Which ever country you are from, you would probably not see the funny side of the jokes about you, but would roar with laughter at the way the others are portrayed.
This was politically incorrect, but then again, what wasn't in those days.
THIS IS A MUST SEE IF YOU GET A CHANCE ( I.E They play it on TV where you live )WATCH IT. Honest.
*** This review may contain spoilers ***
Picture the scene: a Frenchman is riding a bike across a bridge. A car
overtakes, causing him to swerve violently. He plunges into the river.

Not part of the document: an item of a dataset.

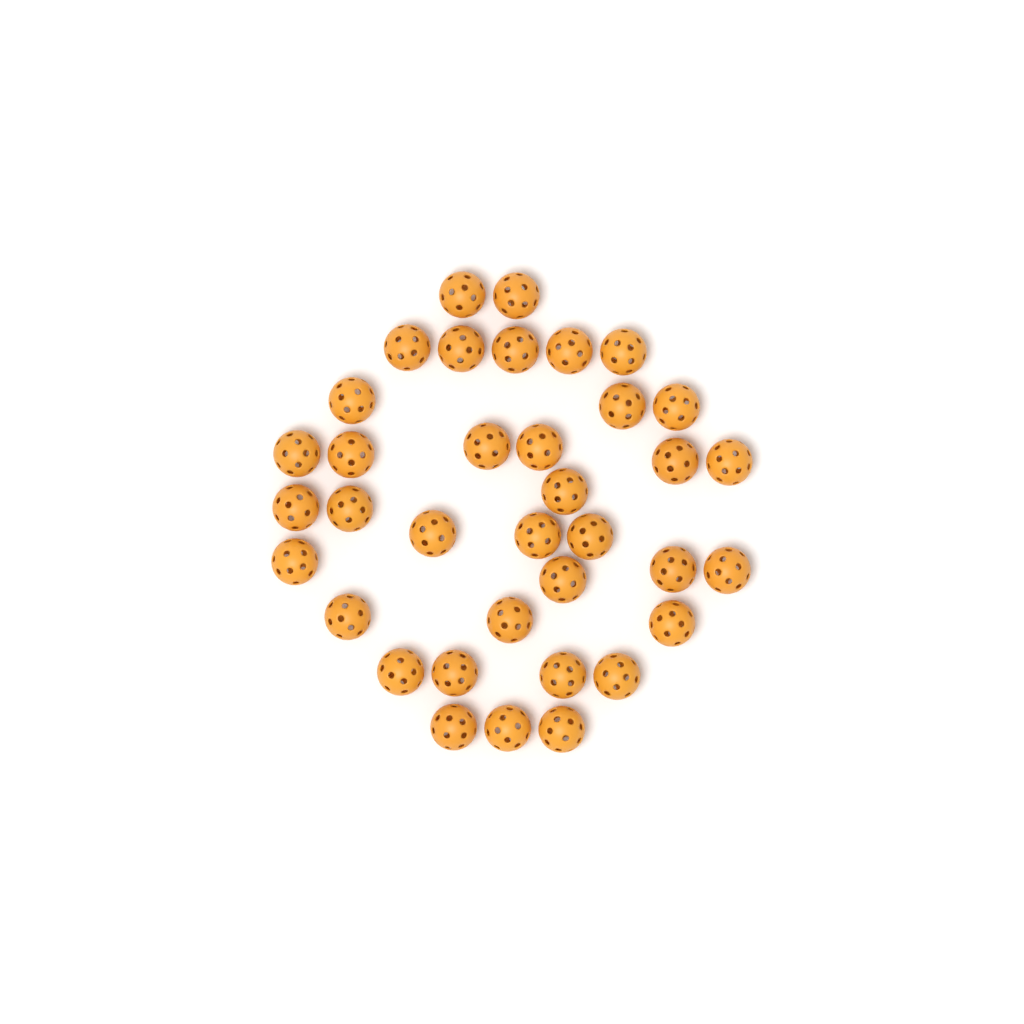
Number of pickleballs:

A moment later, we see onions bobbing to the surface.
That gag should give you an idea of the level of humour to be found in this film. During the '60's and '70's, a number of independent British studios churned out 'featurettes' - short films designed to be shown as supporting features in cinemas, of which 'San Ferry Ann' was one. Years later, they turned up on television either in afternoon or late night slots. Indeed, 'Ann' was a favourite repeat item in the early days of Channel 4. Its not been seen anywhere recently, which makes its recent D.V.D. release all the more welcome.
The premise is this; a group of British holidaymakers board a ferry to France, and predictably, chaos results. Some go camping, others book into a seedy hotel. Amongst the tourists are Barbara Windsor, Ronnie Stevens, David Lodge, Joan Sims, Rodney Bewes and Wilfrid Brambell. Cropping up in smaller roles are Ron Moody, Brian Murphy, Hugh Paddick, Fred Emney and Warren Mitchell.

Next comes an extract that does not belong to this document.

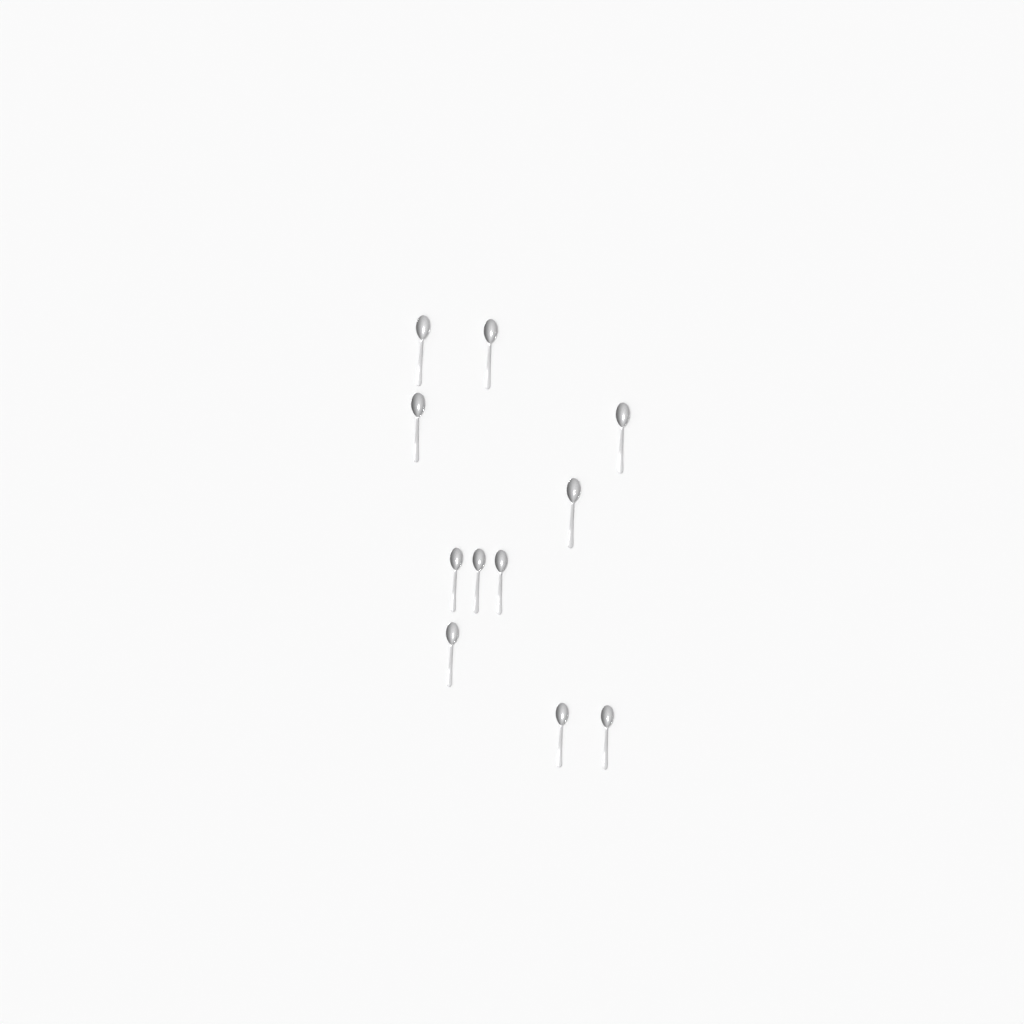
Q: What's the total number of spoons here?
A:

If you liked the 'Two Ronnies' specials 'The Picnic' and 'By The Sea', you'll love this. Not a word of dialogue is spoken throughout. It perfectly captures the eccentric behaviour of the British abroad. As has been noted by others, the French are stereotypically depicted in berets, striped T-shirts and with a fondness for frog's legs and stinky cheese.
The script was by Bob Kellett, who would later direct the movie versions of 'Are You Being Served?' and 'Up Pompeii'. Take it from me, this is a thousand times funnier. In fact it seems far longer than its fifty-five minute running time.
Funniest moment - Wilfrid Brambell chasing a tent which has blown out to sea!